Der weibliche Zyklus ist gekennzeichnet durch einerseits ein fein getaktetes Zusammenspiel der Hormone FSH, LH, Östrogen und Progesteron und andererseits durch deren Zielorgane, den Eierstöcken und der Gebärmutter.

Die regelrechte Reifung eines Follikels, die Produktion von Östrogenen und der davon abhängende Aufbau einer „kompetenten“ Gebärmutterschleimhaut können nur gelingen, wenn die Ausschüttung von LH und FSH einem streng definierten Plan folgen. Wichtig ist, dass die Zielorgane auf die Stimulation der beiden Hormone ansprechen.

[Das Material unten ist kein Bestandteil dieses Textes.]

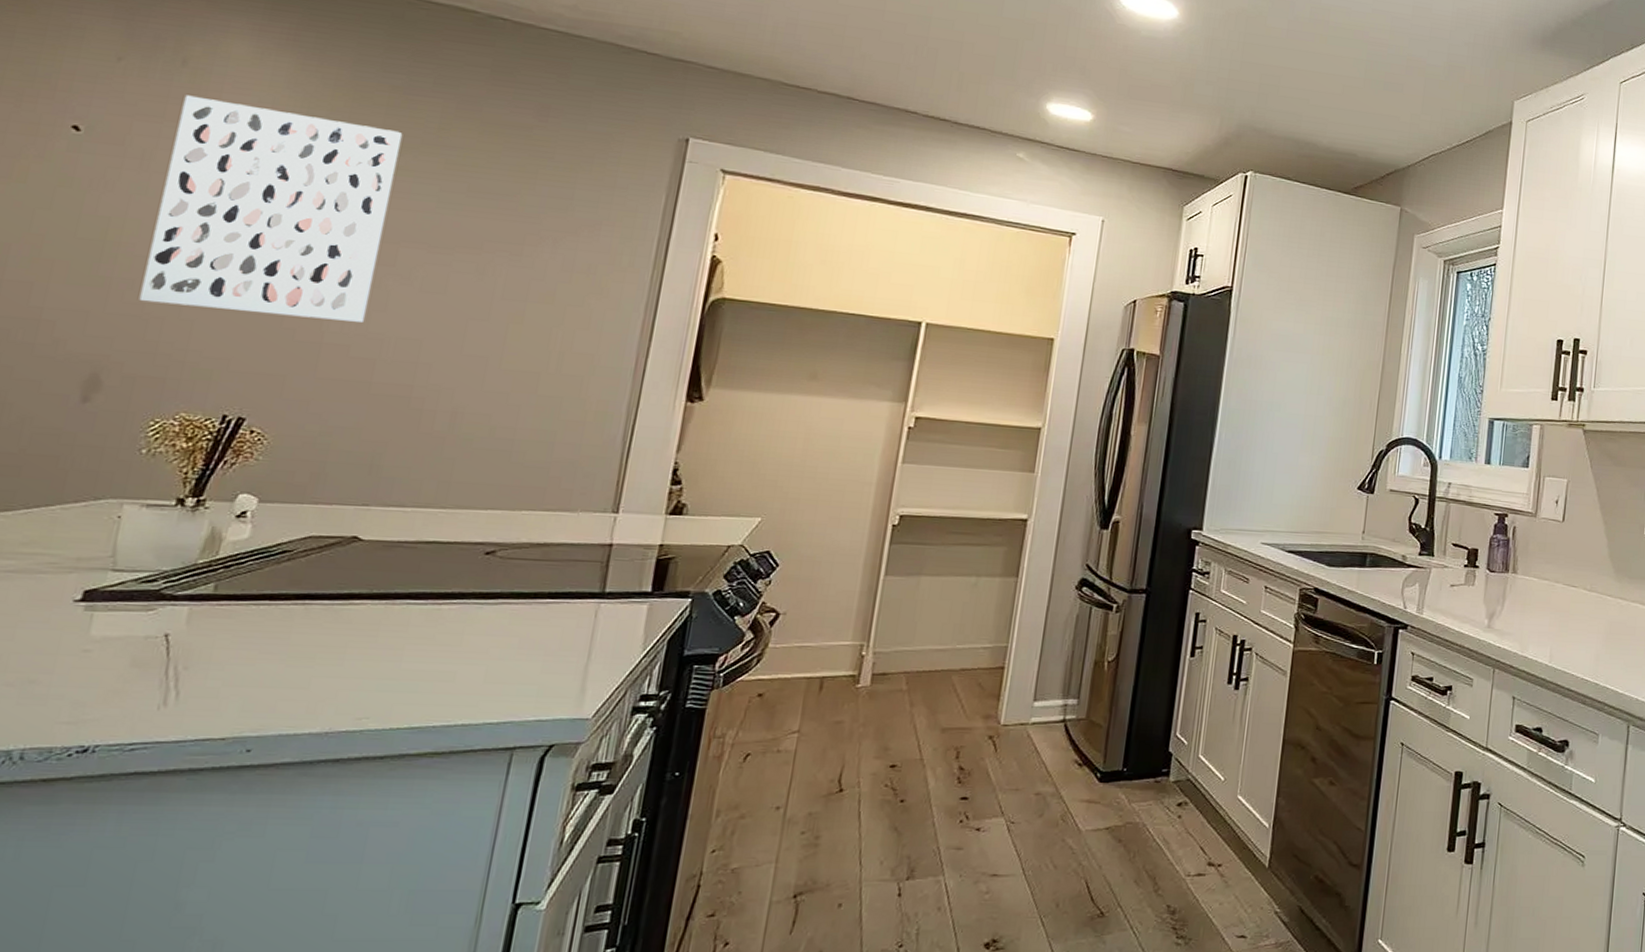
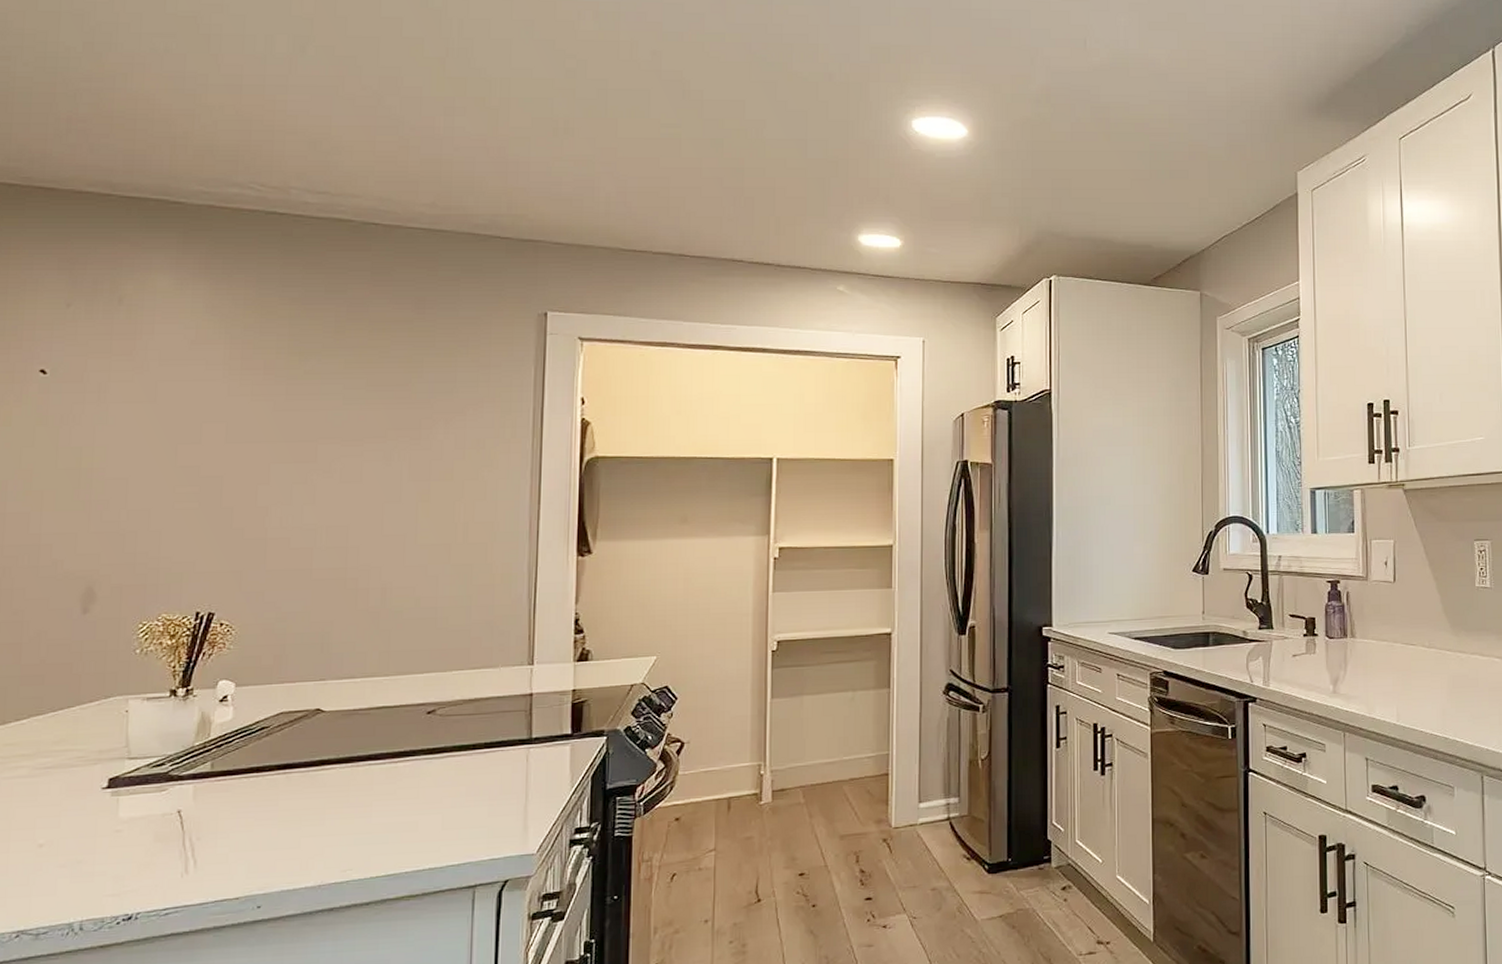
wall art: present [139,95,403,322] -> none [114,330,306,519]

Ebenso verhält es sich mit dem Eisprung und dem damit verbundenen Umbau der Gebärmutterschleimhaut. Nur wenn der Geschlechtsverkehr zum richtigen Zeitpunkt, idealerweise ein bis zwei Tage vor dem eigentlichen Eisprung stattfindet, besteht eine hohe Wahrscheinlichkeit für eine Schwangerschaft. Und nur wenn der aus dem gesprungenen Follikel hervorgegangene Gelbkörper ausreichend Progesteron produziert, ist die Schleimhaut der Gebärmutter in der Lage einen sich entwickelnden Embryo aufzunehmen.

Überprüfung der Zusammenhänge

Um diese Zusammenhänge umfassend zu überprüfen, stehen uns die Möglichkeiten der Blutentnahme und Hormonbestimmung sowie hochauflösende Ultraschallgeräte zur Verfügung.

Ein Zyklusmonitoring ist die Abfolge von zumeist drei dieser Untersuchungen zu unterschiedlichen Zeiten: zu Beginn des Zyklus, um den erwarteten Eisprung herum sowie ca. 7-10 Tage nach dem Eisprung. Beeinträchtigungen können damit erkannt und entsprechende Behandlungsansätze gezielt eingeleitet werden.